Actually my broker does not provide margin, in my case if I don't have sufficient margin I simply can not trade, the order will be rejected.
 
#7
1. You have to have adequate margin to trade in futures.
2. You have to have an initial margin to open a position(ie to buy or sell a future)
3. This can be done by pledging existing shares as well with some brokers who allow you to trade based on this.
4. You also need to have margins to support your position-- if the trade is in loss the next day you will have to pay out additional margin and on days the position is in profit your account will be credited on that day. But only on expiry or if you close the position , the actual loos or profit is calculated and accordingly the money is in your account or transferred out of your account.
5. But you have to do extensive reading before you trade as it is a leverage game and losses can be huge if you do not have a startegy like stop loss on when to get out and know exactly what profit to expect , so that when the position is in profits you take them instead of allowing it to become a loss.
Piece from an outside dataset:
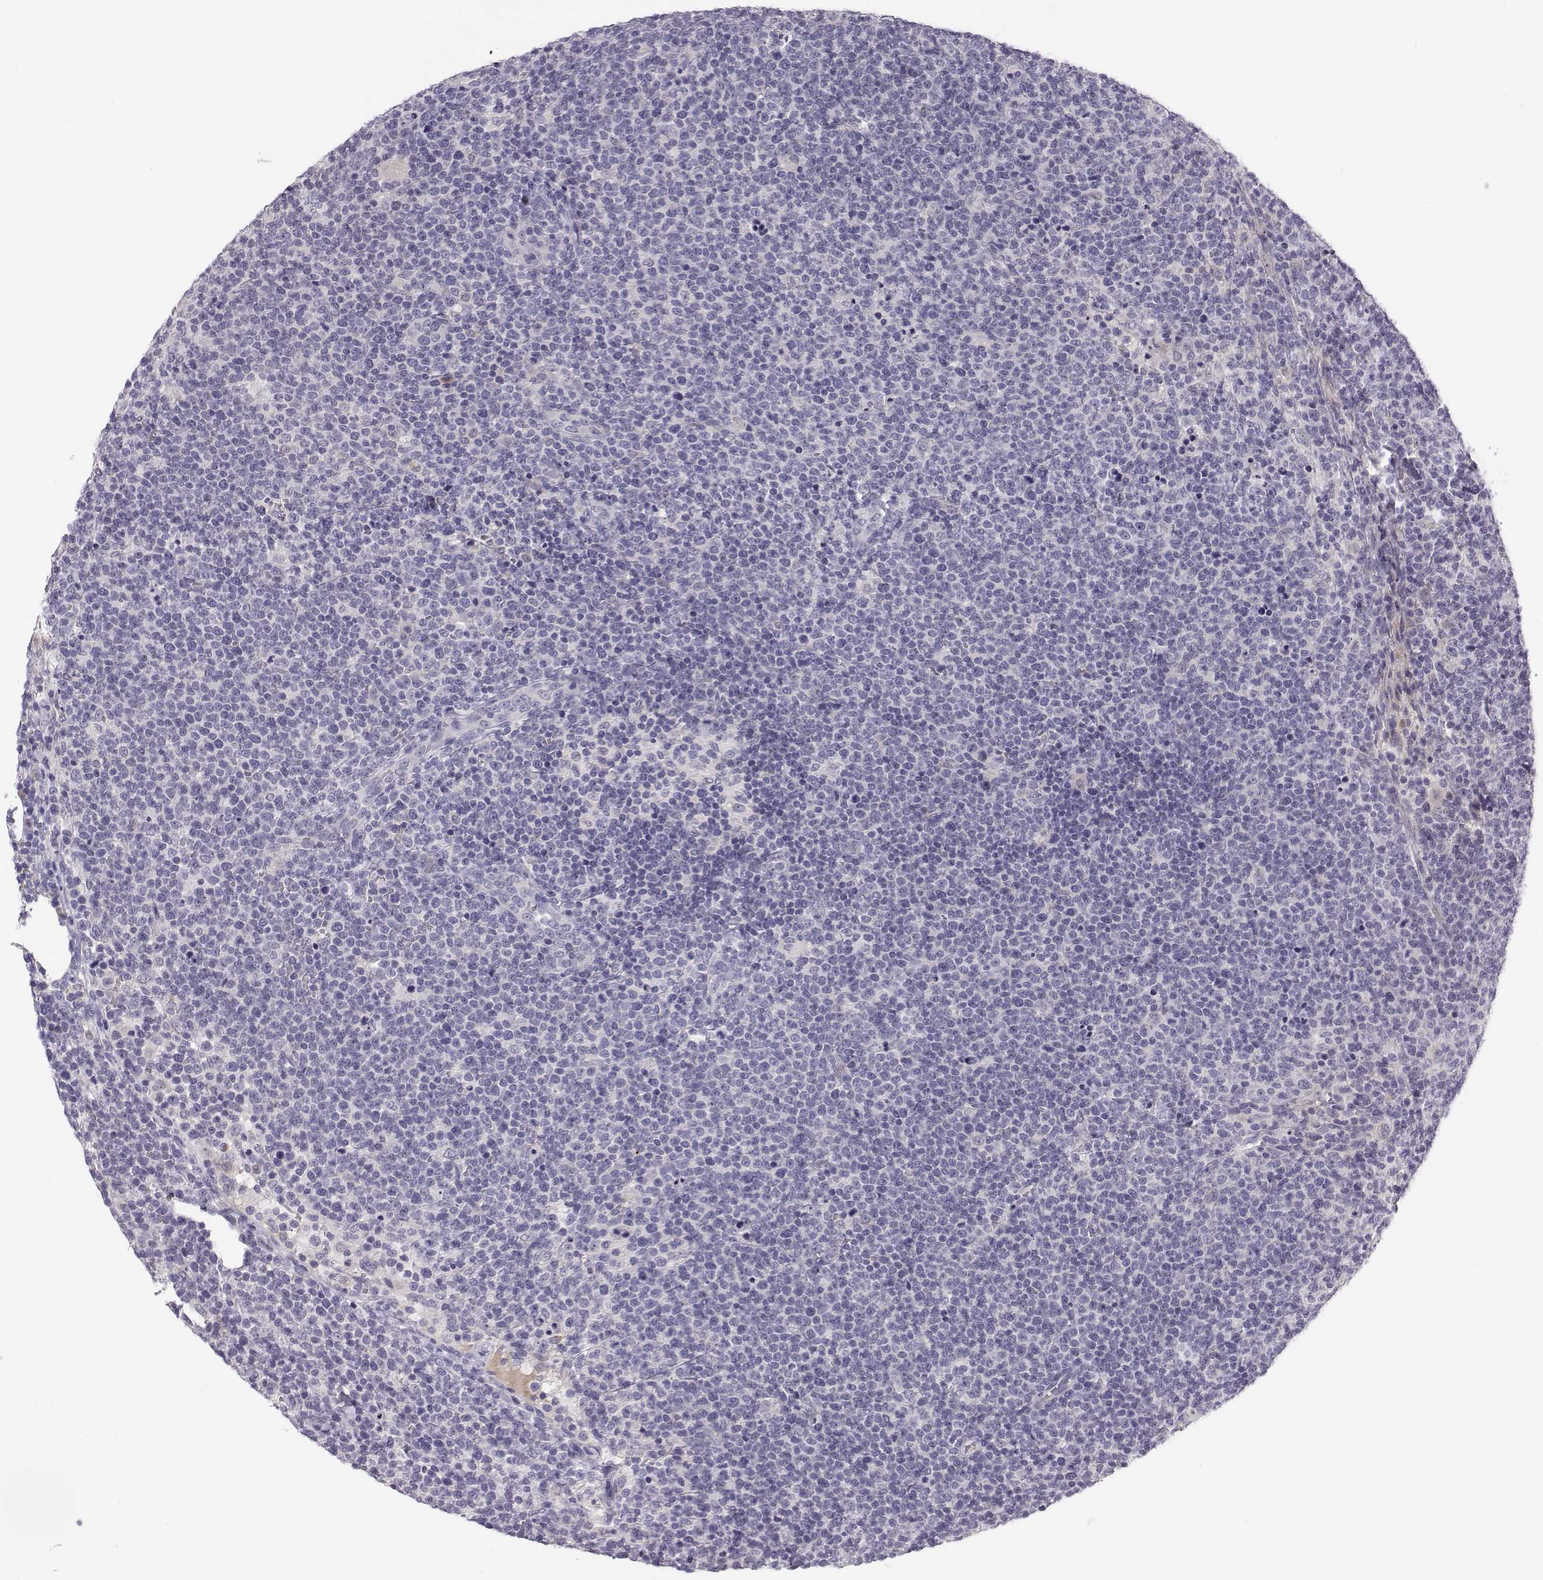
{"staining": {"intensity": "negative", "quantity": "none", "location": "none"}, "tissue": "lymphoma", "cell_type": "Tumor cells", "image_type": "cancer", "snomed": [{"axis": "morphology", "description": "Malignant lymphoma, non-Hodgkin's type, High grade"}, {"axis": "topography", "description": "Lymph node"}], "caption": "A photomicrograph of human malignant lymphoma, non-Hodgkin's type (high-grade) is negative for staining in tumor cells.", "gene": "ACSL6", "patient": {"sex": "male", "age": 61}}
6. This is just some basic stuff. Make sure to meet some broker and really understand what future trading is all about.
 

rh6996

Well-Known Member
#8
Brokers do provide margines for Futures trading but against Specifies Securites/Stocks and as the value of the Stocks on which Margine is provided fluctuate , you must make good the fall if any in the value. Some hair cut in stock's value is applied at reaching the amount one is allowed as margine!
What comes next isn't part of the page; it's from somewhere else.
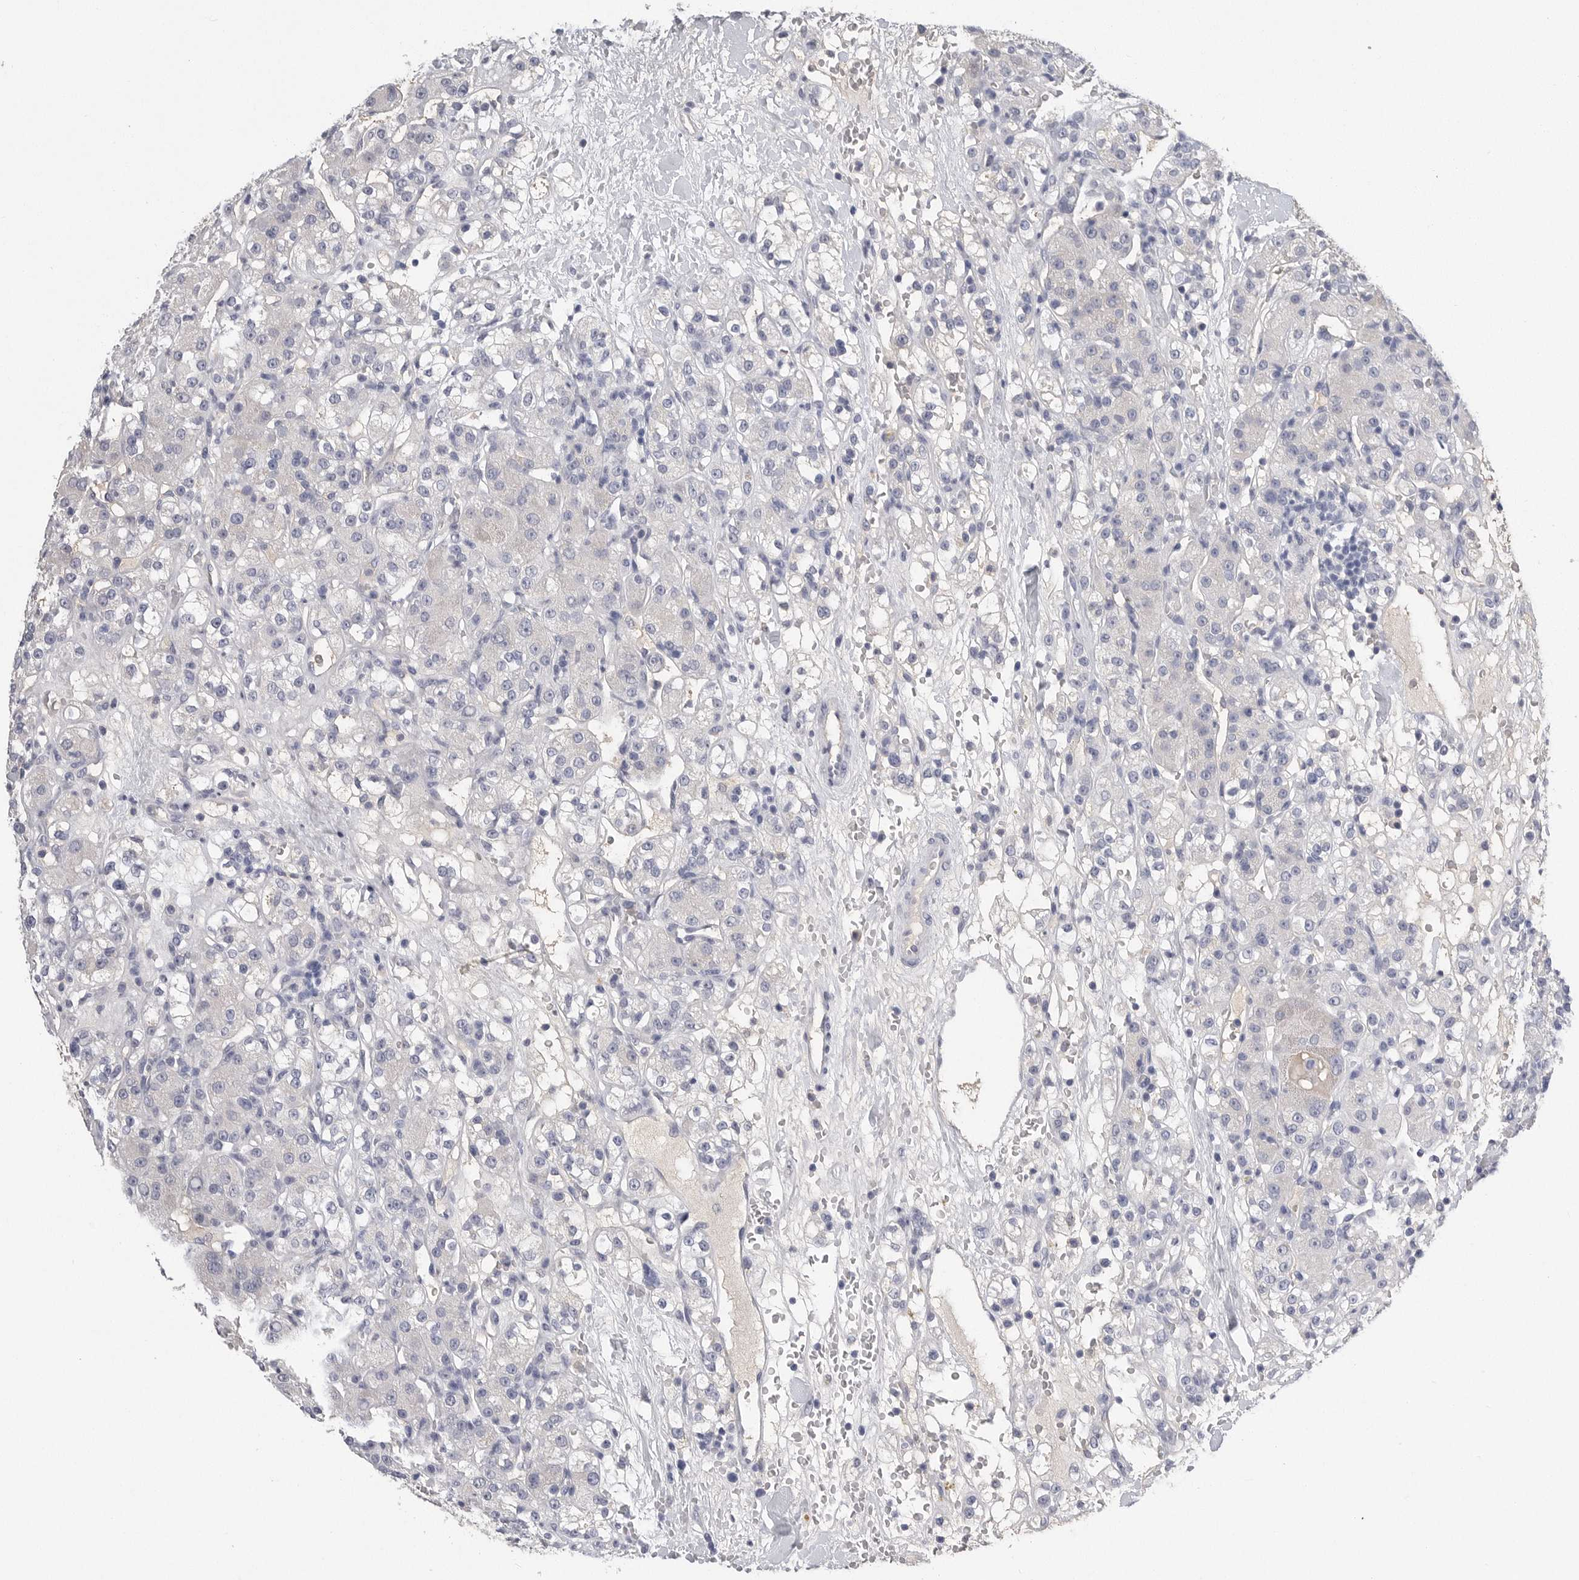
{"staining": {"intensity": "negative", "quantity": "none", "location": "none"}, "tissue": "renal cancer", "cell_type": "Tumor cells", "image_type": "cancer", "snomed": [{"axis": "morphology", "description": "Normal tissue, NOS"}, {"axis": "morphology", "description": "Adenocarcinoma, NOS"}, {"axis": "topography", "description": "Kidney"}], "caption": "Renal cancer was stained to show a protein in brown. There is no significant expression in tumor cells.", "gene": "FABP6", "patient": {"sex": "male", "age": 61}}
One cannot expect the broker to provide margine for you to trade without any security and moreover that would be against the SEBI guidelines too!!
Margine is to be paid upfront... your account is debited the moemnt you take position in a Future contract and EOD you must pay or receive the MtoM !
The future lot shall cease to exist after the Expiry date... you must pay the difference in cash on settlement day! If you wish to continue to hold the Futures of the same stock you must Buy again a contract for next month.

It has to be your money that is at stake and never ever would a Broker risk his money!